Taking that one step further you can add uncooked rice to the salt too. As the salt draws in the moisture the rice grains will lock it in stopping the salt from becoming saturated. This will lengthen the affect the salt can have.

Granted, this would never be preferable to being able to periodically visit the caravan to ventilate, or even using a dehumidifier, but if needs must, simple tricks like this can have a positive effect against damp related problems.

Carbon monoxide in your static caravan

Carbon monoxide is certainly a risk that’s worth being very careful of; breathing in even low levels of this gas is highly dangerous. Carbon monoxide can be released from poorly fitted appliances or paint and is especially likely to occur where there is a lack of ventilation.

To prevent carbon monoxide poisoning you should get your appliances checked every 12 months especially if you have an older caravan. If you rent your static caravan to others this is a legal requirement but if not we still highly recommend it.

Checking caravan gas levels

What’s a sunny day without a BBQ?

Before you get cooking it’s an idea to check how much gas you have in the tank so you know you’ve got enough to keep things lit. Use this simple hack to check, just boil some water and pour it down the side of your canister making sure you don’t pour any over the top. Carefully press your hand against the canister and feel which level is cold and which is warm. Where the cold and the warm section meet will indicate the level of gas you have remaining for your BBQ.

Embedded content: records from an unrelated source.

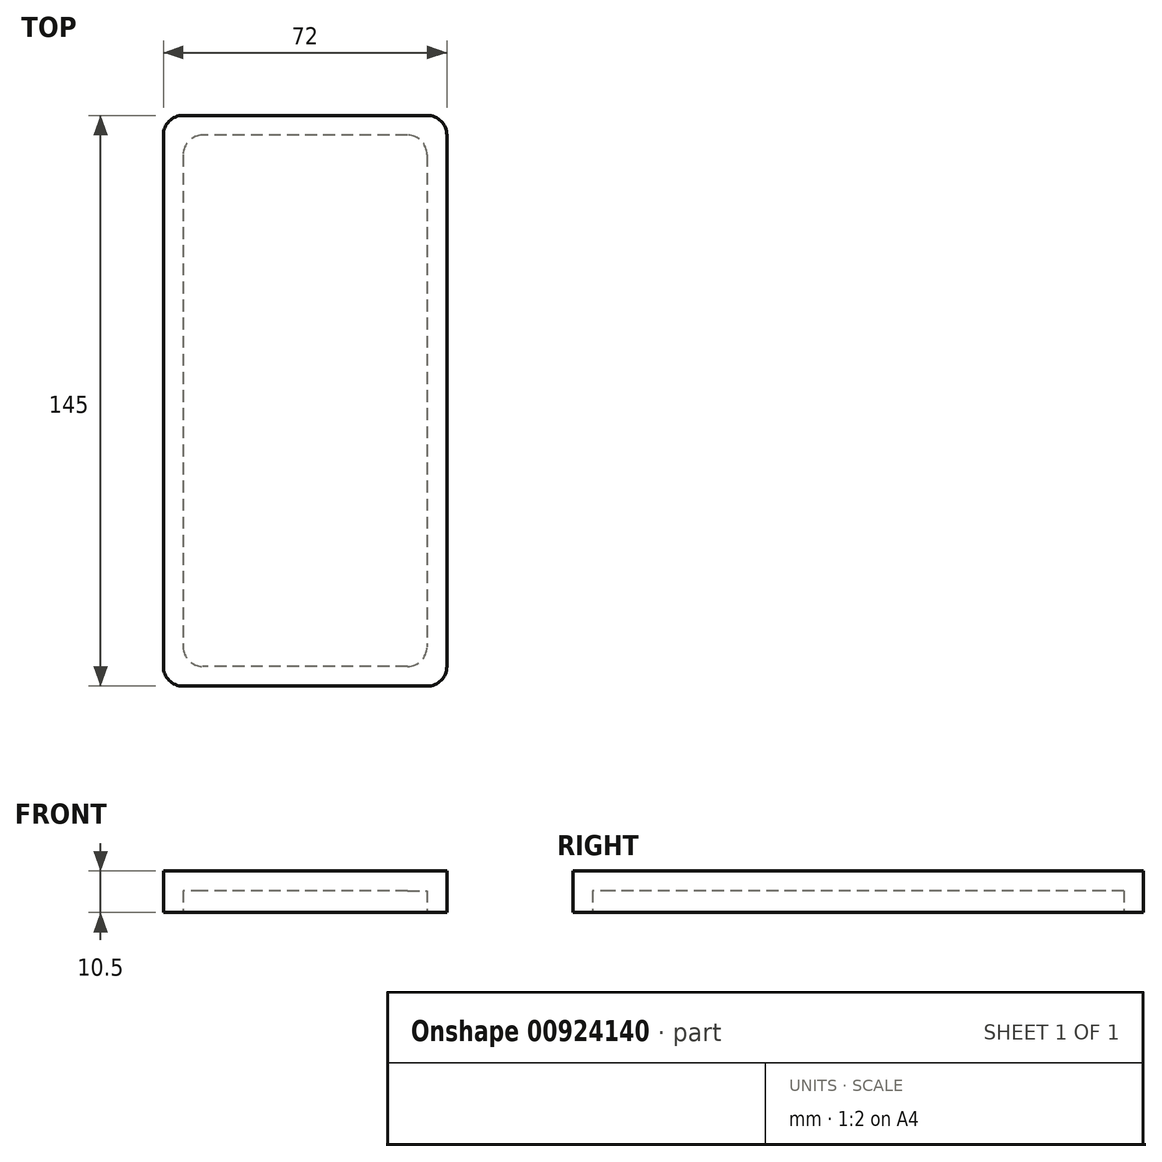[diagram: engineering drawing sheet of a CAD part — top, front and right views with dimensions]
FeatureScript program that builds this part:
annotation { "Feature Type Name" : "Feature", "Feature Type Description" : "" }
export const myFeature = defineFeature(function(context is Context, id is Id, definition is map)
    precondition{}
    {
        {
            var Q0;
            Q0=qCreatedBy(makeId("Right.planeOp"),FACE);
            var sketch = newSketch(context, id + "F0", { "sketchPlane" : qUnion([Q0])});
            skLineSegment(sketch, "E0.bottom", {"start": v(72.5, -5.25) * mm, "end": v(-72.5, -5.25) * mm});
            skLineSegment(sketch, "E0.top", {"start": v(72.5, 5.25) * mm, "end": v(-72.5, 5.25) * mm});
            skLineSegment(sketch, "E0.left", {"start": v(72.5, -5.25) * mm, "end": v(72.5, 5.25) * mm});
            skLineSegment(sketch, "E0.right", {"start": v(-72.5, -5.25) * mm, "end": v(-72.5, 5.25) * mm});
            skPoint(sketch, "E0.middle", {"position": v(0, 0) * mm});
            skSolve(sketch);
        }
        {
            var Q0;
            Q0=makeQuery(id+"F0.imprint","IMPRINT",FACE,{"disambiguationData":[TD([[makeQuery(id+"F0.imprint","IMPRINT",EDGE,{"derivedFrom":sQuery(id+"F0.wireOp",EDGE,"E0.bottom")}),-1.0]])]});
            extrude(context, id + "F1", {"entities" : qUnion([Q0]), "endBound" : BoundingType.SYMMETRIC, "depth" : 72 * mm, "offsetDistance" : 25 * mm});
        }
        {
            var Q0;
            Q0=makeQuery(id+"F1.opExtrude","CAP_EDGE",EDGE,{"disambiguationData":[OSD([sQuery(id+"F0.wireOp",EDGE,"E0.right")])],"isStart":false});
            var Q1;
            Q1=makeQuery(id+"F1.opExtrude","CAP_EDGE",EDGE,{"disambiguationData":[OSD([sQuery(id+"F0.wireOp",EDGE,"E0.left")])],"isStart":false});
            var Q2;
            Q2=makeQuery(id+"F1.opExtrude","CAP_EDGE",EDGE,{"disambiguationData":[OSD([sQuery(id+"F0.wireOp",EDGE,"E0.right")])],"isStart":true});
            var Q3;
            Q3=makeQuery(id+"F1.opExtrude","CAP_EDGE",EDGE,{"disambiguationData":[OSD([sQuery(id+"F0.wireOp",EDGE,"E0.left")])],"isStart":true});
            fillet(context, id + "F2", {"entities" : qUnion([Q0, Q1, Q2, Q3]), "radius" : 5 * mm, "tangentPropagation" : true, "allowEdgeOverflow" : false});
        }
        {
            var Q0;
            Q0=makeQuery(id+"F1.opExtrude","SWEPT_FACE",FACE,{"disambiguationData":[OSD([sQuery(id+"F0.wireOp",EDGE,"E0.bottom")])]});
            shell(context, id + "F3", {"entities" : qUnion([Q0]), "thickness" : 5 * mm});
        }
        {
            var Q0;
            {var subQ0=sQuery(id+"F0.wireOp",EDGE,"E0.right");var subQ1=makeQuery(id+"F1.opExtrude","CAP_EDGE",EDGE,{"disambiguationData":[OSD([subQ0])],"isStart":true});var subQ2=sQuery(id+"F0.wireOp",EDGE,"E0.left");var subQ3=sQuery(id+"F0.wireOp",EDGE,"E0.top");var subQ4=sQuery(id+"F0.wireOp",EDGE,"E0.bottom");Q0=makeQuery(id+"F3.opShell","OFFSET_EDGE",EDGE,{"disambiguationData":[OSD([subQ4,subQ3,subQ2,subQ0]),TDD([makeQuery(id+"F2.opFillet","BLEND_EDGE",EDGE,{"blendedFrom":[subQ1,makeQuery(id+"F1.opExtrude","CAP_FACE",FACE,{"disambiguationData":[OSD([subQ4,subQ3,subQ2,subQ0])],"isStart":true})],"blendedInto":[makeQuery(id+"F1.opExtrude","CAP_FACE",FACE,{"disambiguationData":[OSD([subQ4,subQ3,subQ2,subQ0])],"isStart":true})]}),makeQuery(id+"F2.opFillet","BLEND_EDGE",EDGE,{"blendedFrom":[subQ1,makeQuery(id+"F1.opExtrude","SWEPT_FACE",FACE,{"disambiguationData":[OSD([subQ0])]})],"blendedInto":[makeQuery(id+"F1.opExtrude","SWEPT_FACE",FACE,{"disambiguationData":[OSD([subQ0])]})]})])]});}
            var Q1;
            {var subQ0=sQuery(id+"F0.wireOp",EDGE,"E0.right");var subQ1=makeQuery(id+"F1.opExtrude","CAP_EDGE",EDGE,{"disambiguationData":[OSD([subQ0])],"isStart":false});var subQ2=sQuery(id+"F0.wireOp",EDGE,"E0.left");var subQ3=sQuery(id+"F0.wireOp",EDGE,"E0.top");var subQ4=sQuery(id+"F0.wireOp",EDGE,"E0.bottom");Q1=makeQuery(id+"F3.opShell","OFFSET_EDGE",EDGE,{"disambiguationData":[OSD([subQ4,subQ3,subQ2,subQ0]),TDD([makeQuery(id+"F2.opFillet","BLEND_EDGE",EDGE,{"blendedFrom":[subQ1,makeQuery(id+"F1.opExtrude","CAP_FACE",FACE,{"disambiguationData":[OSD([subQ4,subQ3,subQ2,subQ0])],"isStart":false})],"blendedInto":[makeQuery(id+"F1.opExtrude","CAP_FACE",FACE,{"disambiguationData":[OSD([subQ4,subQ3,subQ2,subQ0])],"isStart":false})]}),makeQuery(id+"F2.opFillet","BLEND_EDGE",EDGE,{"blendedFrom":[subQ1,makeQuery(id+"F1.opExtrude","SWEPT_FACE",FACE,{"disambiguationData":[OSD([subQ0])]})],"blendedInto":[makeQuery(id+"F1.opExtrude","SWEPT_FACE",FACE,{"disambiguationData":[OSD([subQ0])]})]})])]});}
            var Q2;
            {var subQ0=sQuery(id+"F0.wireOp",EDGE,"E0.left");var subQ1=makeQuery(id+"F1.opExtrude","CAP_EDGE",EDGE,{"disambiguationData":[OSD([subQ0])],"isStart":true});var subQ2=sQuery(id+"F0.wireOp",EDGE,"E0.right");var subQ3=sQuery(id+"F0.wireOp",EDGE,"E0.top");var subQ4=sQuery(id+"F0.wireOp",EDGE,"E0.bottom");Q2=makeQuery(id+"F3.opShell","OFFSET_EDGE",EDGE,{"disambiguationData":[OSD([subQ4,subQ3,subQ0,subQ2]),TDD([makeQuery(id+"F2.opFillet","BLEND_EDGE",EDGE,{"blendedFrom":[subQ1,makeQuery(id+"F1.opExtrude","CAP_FACE",FACE,{"disambiguationData":[OSD([subQ4,subQ3,subQ0,subQ2])],"isStart":true})],"blendedInto":[makeQuery(id+"F1.opExtrude","CAP_FACE",FACE,{"disambiguationData":[OSD([subQ4,subQ3,subQ0,subQ2])],"isStart":true})]}),makeQuery(id+"F2.opFillet","BLEND_EDGE",EDGE,{"blendedFrom":[subQ1,makeQuery(id+"F1.opExtrude","SWEPT_FACE",FACE,{"disambiguationData":[OSD([subQ0])]})],"blendedInto":[makeQuery(id+"F1.opExtrude","SWEPT_FACE",FACE,{"disambiguationData":[OSD([subQ0])]})]})])]});}
            var Q3;
            {var subQ0=sQuery(id+"F0.wireOp",EDGE,"E0.left");var subQ1=makeQuery(id+"F1.opExtrude","CAP_EDGE",EDGE,{"disambiguationData":[OSD([subQ0])],"isStart":false});var subQ2=sQuery(id+"F0.wireOp",EDGE,"E0.right");var subQ3=sQuery(id+"F0.wireOp",EDGE,"E0.top");var subQ4=sQuery(id+"F0.wireOp",EDGE,"E0.bottom");Q3=makeQuery(id+"F3.opShell","OFFSET_EDGE",EDGE,{"disambiguationData":[OSD([subQ4,subQ3,subQ0,subQ2]),TDD([makeQuery(id+"F2.opFillet","BLEND_EDGE",EDGE,{"blendedFrom":[subQ1,makeQuery(id+"F1.opExtrude","CAP_FACE",FACE,{"disambiguationData":[OSD([subQ4,subQ3,subQ0,subQ2])],"isStart":false})],"blendedInto":[makeQuery(id+"F1.opExtrude","CAP_FACE",FACE,{"disambiguationData":[OSD([subQ4,subQ3,subQ0,subQ2])],"isStart":false})]}),makeQuery(id+"F2.opFillet","BLEND_EDGE",EDGE,{"blendedFrom":[subQ1,makeQuery(id+"F1.opExtrude","SWEPT_FACE",FACE,{"disambiguationData":[OSD([subQ0])]})],"blendedInto":[makeQuery(id+"F1.opExtrude","SWEPT_FACE",FACE,{"disambiguationData":[OSD([subQ0])]})]})])]});}
            fillet(context, id + "F4", {"entities" : qUnion([Q0, Q1, Q2, Q3]), "radius" : 5 * mm, "tangentPropagation" : true, "allowEdgeOverflow" : false});
        }
    });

Static caravan fixtures and fittings

If like us you love an old classic like spag bol then there’s a couple of hacks the might help you with this too. For starters, separate your mince out into portion size freezer bags and flatten so the mince is a thinner layer. That way not only do you have the right amount of mince for when you cook up, it will also defrost quicker so you can get those hungry mouths fed ASAP.

For the spaghetti itself, we recommend storing yours in an old Pringle tub. It’s the perfect length for spaghetti storage and you get to eat the Pringles too!

One more kitchen hack is to avoid sticky rubbish juice in the bottom of your bin. Not only can it leak on you when you change the bin bag but it can also seep into the bin itself leaving it smelly and grim. Try putting old newspaper in the bottom of your bin bag as a protective layer to absorb any fluids that may be leaking. No more smelly bins, happy days.